» CONSIGNE 1:
Recopiez à l'identique, dans l'article sur la journée passée avec une ambassadrice, tout ce qui va de « Quand je suis » jusqu'à « dans son activité. ».
» CONSIGNE 2:
Poursuivez l'article sur la journée passée avec une ambassadrice à partir de l'endroit où il s'interrompt.

» EXTRAIT DU TEXTE:
▽
A l’occasion de la journée des droits des femmes, le 8 mars, un concours a été lancé au Portugal par l’Association des femmes ambassadrices (AWA) pour inviter, des jeunes à passer une journée, le 10 mars,  avec une ambassadrice. L'ambassadrice de France au Portugal, Florence Mangin à l'origine de cette iniciative, a reçu Lepetitjournal à la fin de cette journée pour partager avec nos lecteurs cette expérience d'un jour.


 
L'ambassadrice de France avait invité l'ambassadeur du Mexique, Hermann Aschentrupp Toledo ainsi que Joana Sales de l´association União de Mulheres Alternativa e Resposta (UMAR) à être présents lors d une partie de cette  journée afin de partager également avec les deux jeunes selectionnés leur expérience. Matilde Rodrigues, 22 ans, étudiante en Master de Finances et Fiscalité à la Faculté d’ Economie de Porto et Vasco Medeiros, 18 ans étudiant en 1ère année en Faculté de Sciences à Lisbonne ont été sélectionné parmi plusieurs autres candidats pour participer à cette journée unique. L´interview s’est ainsi faite, en conjugaison, avec les divers interlocuteurs présents.
 

Madame l´ambassadrice qu’est ce qui vous a motivé à mener à bien cette initiative avec plusieurs ambassades ?


Florence Mangin : J’ai proposé cette initiative aux autres ambassadrices parce qu’il y a deux ans, une de mes collègues françaises, ambassadrice au Canada, a de manière individuelle eu cette initiative -d’inviter pendant une journée une ambassadrice ou un ambassadeur d’un jour- avec deux objectifs. Le premier est de donner l´oportunité à des jeunes de découvrir de l’intérieur, la vie diplomatique qui est mal connue de l’extérieur. Le deuxième est de permettre de voir comment la vie diplomatique est conduite par une femme.
 
Quand je suis arrivée ici, j’ai voulu reprendre cette initiative et j’ai proposé aux autres ambassadrices de l’association AWA(1), sur une base volontaire, d´y participer. Il y a eu ainsi une dizaine d’ambassadrices qui ont, ces jours-ci, reçu pour le temps d’une journée, un jeune ou une jeune afin qu´il l´accompagne dans son activité.
△
» ITEMS FOURNIS:
▽
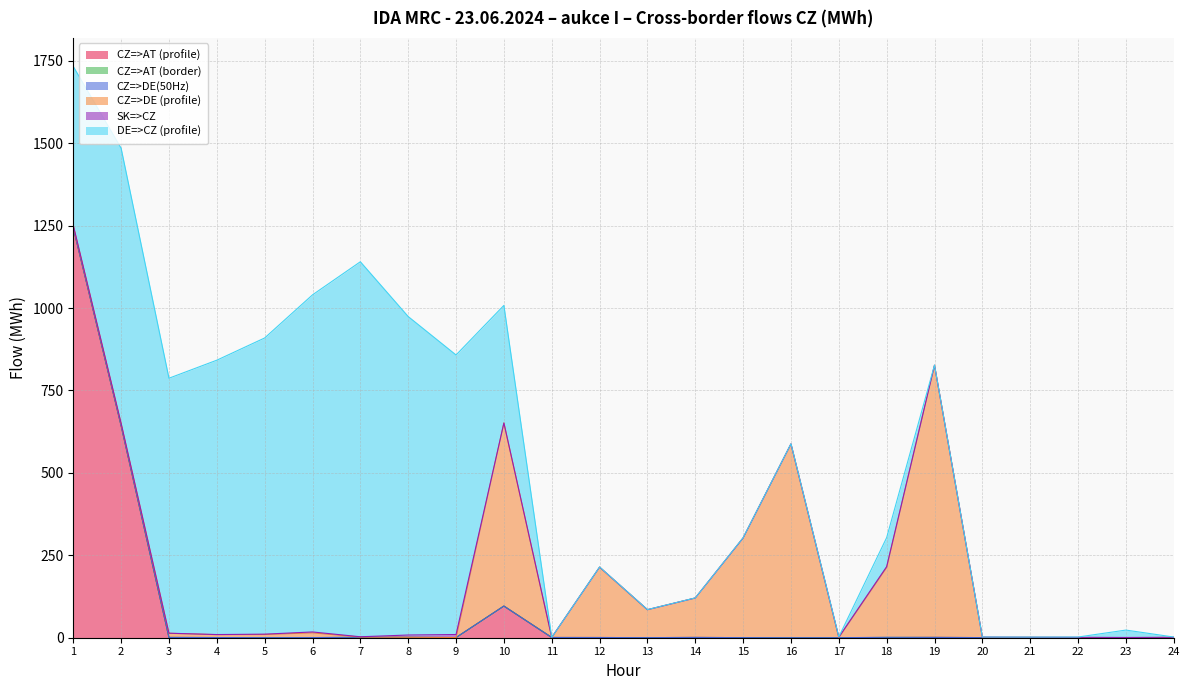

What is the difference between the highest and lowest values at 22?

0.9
△
▽
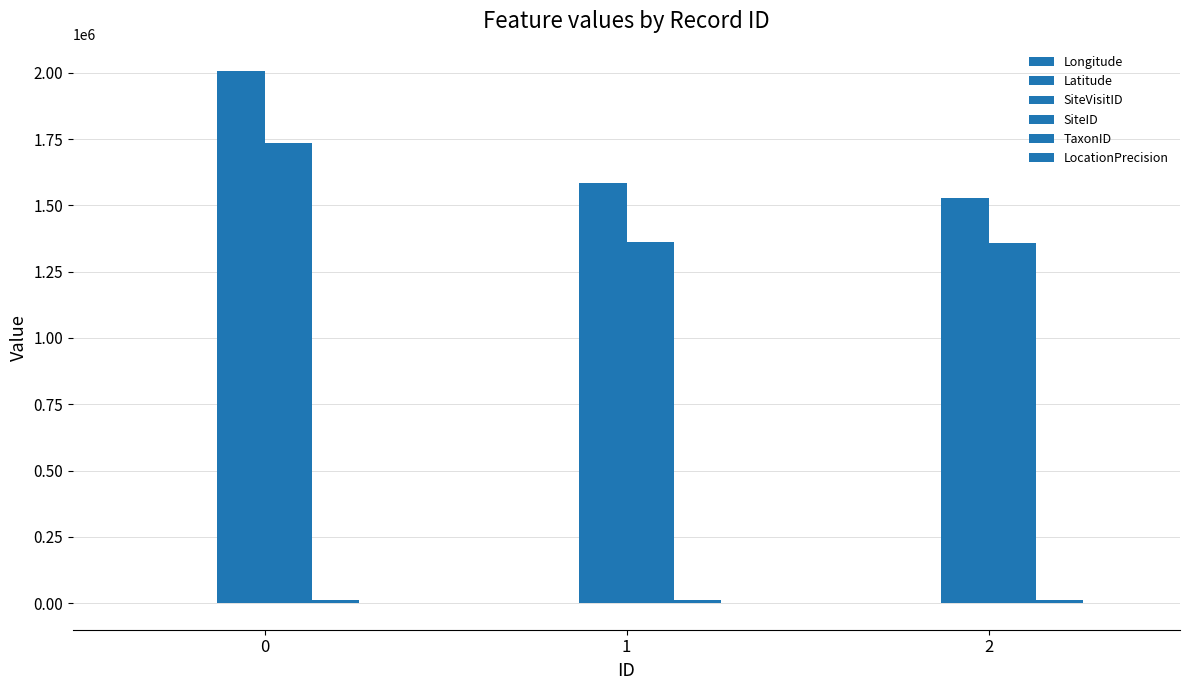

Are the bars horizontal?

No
△
▽
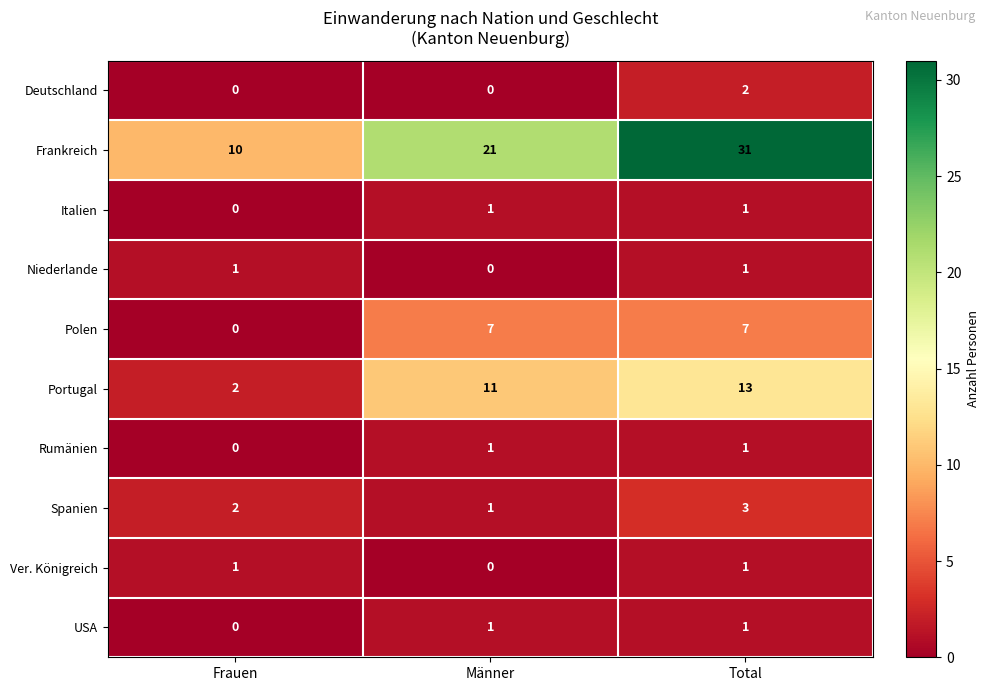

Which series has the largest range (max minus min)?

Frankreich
△
» VOTRE RÉPONSE 1:
Quand je suis arrivée ici, j’ai voulu reprendre cette initiative et j’ai proposé aux autres ambassadrices de l’association AWA(1), sur une base volontaire, d´y participer. Il y a eu ainsi une dizaine d’ambassadrices qui ont, ces jours-ci, reçu pour le temps d’une journée, un jeune ou une jeune afin qu´il l´accompagne dans son activité.

» VOTRE RÉPONSE 2:
 
Aujourd’hui, lors de cette journée ensemble, nous avons profité de cette évocation des sujets liés aux droits des femmes pour avoir un contact avec mon collègue du Mexique car cette année, le Mexique et la France vont porter une grande initiative visant à rendre le plus effectif possible des orientations qui avaient été prises il y a 25 ans, lors de la conférence internationale sur les droits des femmes à Pékin.
 

Monsieur l´ambassadeur pouvez-vous nous parler de ce Forum Génération Égalité co-présidé par le Mexique et la France qui va avoir lieu les 7 et 8 juin au Mexique et du 7 au 10 juillet à Paris ?

Hermann Toledo : L’idée de la France et du Mexique est de donner un nouvel élan à tout un projet sur les droits des femmes qui date d´il y a 40 ans avec la conférence de Pékin des années 70. La déclaration de Pékin a été adoptée il y a 25 ans mais les gouvernements constatent aujourd´hui, au XXIème siècle, qu’il y a des freins dans l´évolution des droits des femmes. Nous avons déjà fait beaucoup mais il faut faire plus car nous avons encore aujourd’hui dans le monde entier, pas seulement dans quelques pays, un problème très sérieux, comme le féminicide. Mon pays, par exemple, a un problème social très important en ce qui concerne le féminicide, les violences contre les femmes et le trafic des femmes.
 
Il est temps d’essayer qu’une nouvelle génération de femmes, avec la participation de la société civile, puisse se rassembler au Mexique d’abord, puis deux mois après, à Paris pour examiner ce que nous pouvons faire pour progresser dans ce domaine des droits des femmes, de la lutte contre la discrimination et les violences faites aux femmes.
 
Au Mexique, la première semaine de mai, nous discuterons sur les coalitions d´actions, nous avons décidé qu’il y aura six actions thématiques à travailler pour obtenir des résultats. Dans ces six domaines, nous nous retrouverons au Mexique, avec les représentants des Assemblées, de la société civile, des autorités locales pour adopter des mesures concrètes. Deux mois après, à Paris, nous nous rencontrerons pour discuter ces mesures (2).
 

L’objectif sera d’arriver à mettre en place des mesures concrètes ?

H.T : Oui, l’objectif est aussi que la société civile joue un rôle plus important car nous avons vu que parfois les gouvernants ne sont pas toujours prêts à aller de l´avant. Nous avons vraiment besoin que la société civile joue un rôle primordial. Nous pouvons constater qu’il y a une nouvelle génération de jeunes femmes qui luttent pour leurs droits, qui peuvent aider également à faire évoluer la situation.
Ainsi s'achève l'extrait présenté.